Friday, January 13, 2006

The Power Of The SMS


A great summary from ST Louis Dispatch on how and why SMS (text messaging) is taking off as a vehicle for mobile marketing.

Some of the highlights:
Coming to a small screen near you: Coupons, recipes and marketing messages galore.

Polls on TV programs, including "American Idol" and the Super Bowl

Marketers use codes to sell cell-phone content - ringtones, screen savers, wallpaper and text alerts - related to topics such as sports or name brands.

Last year, the number of shortcodes issued grew by a factor of six

Customers who take the trouble to key in a code tend to be more interested in - and more likely to buy - products than people passively viewing a commercial or print ad

Advertisers can get immediate feedback on a commercial or ad campaign.

Mobile marketing helps companies get more mileage out of their marketing dollars.

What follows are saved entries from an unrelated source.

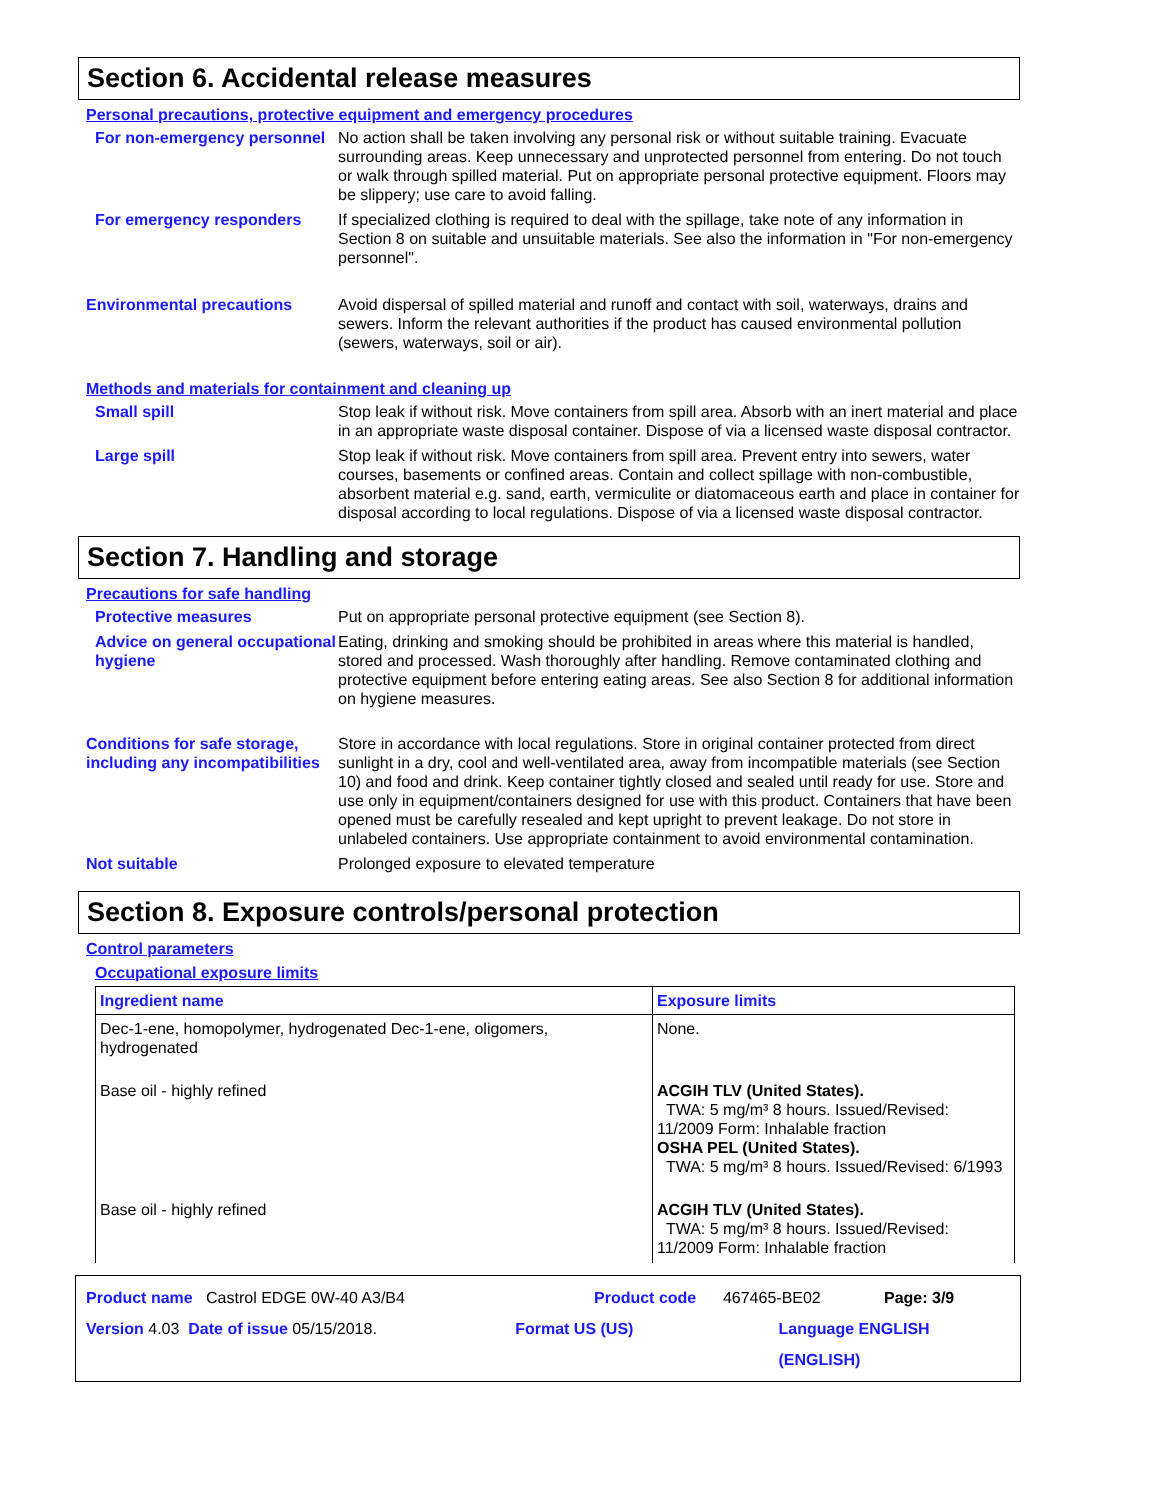Section 6. Accidental release measures
Personal precautions, protective equipment and emergency procedures
For non-emergency personnel No action shall be taken involving any personal risk or without suitable training. Evacuate surrounding areas. Keep unnecessary and unprotected personnel from entering. Do not touch or walk through spilled material. Put on appropriate personal protective equipment. Floors may be slippery; use care to avoid falling.
For emergency responders If specialized clothing is required to deal with the spillage, take note of any information in Section 8 on suitable and unsuitable materials. See also the information in "For non-emergency personnel".
Environmental precautions Avoid dispersal of spilled material and runoff and contact with soil, waterways, drains and sewers. Inform the relevant authorities if the product has caused environmental pollution (sewers, waterways, soil or air).
Methods and materials for containment and cleaning up
Small spill Stop leak if without risk. Move containers from spill area. Absorb with an inert material and place in an appropriate waste disposal container. Dispose of via a licensed waste disposal contractor.
Large spill Stop leak if without risk. Move containers from spill area. Prevent entry into sewers, water courses, basements or confined areas. Contain and collect spillage with non-combustible, absorbent material e.g. sand, earth, vermiculite or diatomaceous earth and place in container for disposal according to local regulations. Dispose of via a licensed waste disposal contractor.
Section 7. Handling and storage
Precautions for safe handling
Protective measures Put on appropriate personal protective equipment (see Section 8).
Advice on general occupational hygiene
Eating, drinking and smoking should be prohibited in areas where this material is handled, stored and processed. Wash thoroughly after handling. Remove contaminated clothing and protective equipment before entering eating areas. See also Section 8 for additional information on hygiene measures.
Conditions for safe storage, including any incompatibilities
Store in accordance with local regulations. Store in original container protected from direct sunlight in a dry, cool and well-ventilated area, away from incompatible materials (see Section 10) and food and drink. Keep container tightly closed and sealed until ready for use. Store and use only in equipment/containers designed for use with this product. Containers that have been opened must be carefully resealed and kept upright to prevent leakage. Do not store in unlabeled containers. Use appropriate containment to avoid environmental contamination.
Not suitable Prolonged exposure to elevated temperature
Section 8. Exposure controls/personal protection
Control parameters
Occupational exposure limits
| Ingredient name | Exposure limits |
| --- | --- |
| Dec-1-ene, homopolymer, hydrogenated Dec-1-ene, oligomers, hydrogenated | None. |
| Base oil - highly refined | ACGIH TLV (United States). TWA: 5 mg/m³ 8 hours. Issued/Revised: 11/2009 Form: Inhalable fraction OSHA PEL (United States). TWA: 5 mg/m³ 8 hours. Issued/Revised: 6/1993 |
| Base oil - highly refined | ACGIH TLV (United States). TWA: 5 mg/m³ 8 hours. Issued/Revised: 11/2009 Form: Inhalable fraction |
Product name Castrol EDGE 0W-40 A3/B4 Product code 467465-BE02 Page: 3/9
Version 4.03 Date of issue 05/15/2018. Format US (US) Language ENGLISH (ENGLISH)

When advertisers see that kind of market penetration, they start drooling.

Marketers can drive buyers directly to their content by publicizing a code in print ads or in other media.

Some marketers believe that short codes eventually will become as pervasive in advertising as Web site addresses are now

A lengthy read, but there are a lot of mobile marketing nuggets in this story Read the whole thing.

Here's what I see:

The only problem? There are limited amount of short codes available, then what do you use?
In my opinion, there will either be ONE SMS portal that is used and companies will buy keywords from that company (think GOOGL 46645) OR there will be an application that allows companies to create, or use their own existing "shortcode", but not a 5 digit number.

Every company has one of the following: (a logo, trademark, slogan, barcode, phone number). Think about what you could offer as a mobile marketing application with those "short codes".

2 comments:

www.longnumbers.com said...

I found it interesting that CTIA said that the number of codes issued grew by a factor of six last year. If so, where are they are all? And how are they marketing themselves? CTIA also said looking into six digit codes because of popularity. I think we are still long way from using the 79,999 possible 5 digit codes. If they introduce 6 digit codes, it would be to allow more brands to implement vanity codes.
I have found less than 110 common short codes implemented thru US carriers so far and posted all in list on www.usshortcodeswhois.com. The other "directories" on the web have less than 25 short codes listed on their sites.

Anonymous said...

PP says:

OR there will be an application that allows companies to create, or use their own existing "shortcode"

I say:

That application already exists (Paperclick) and has a registry which allows companies to reserve those "shortcodes" - add Mobot into the mix, and, well, it's gonna turn the mobile marketing industry on it's ear!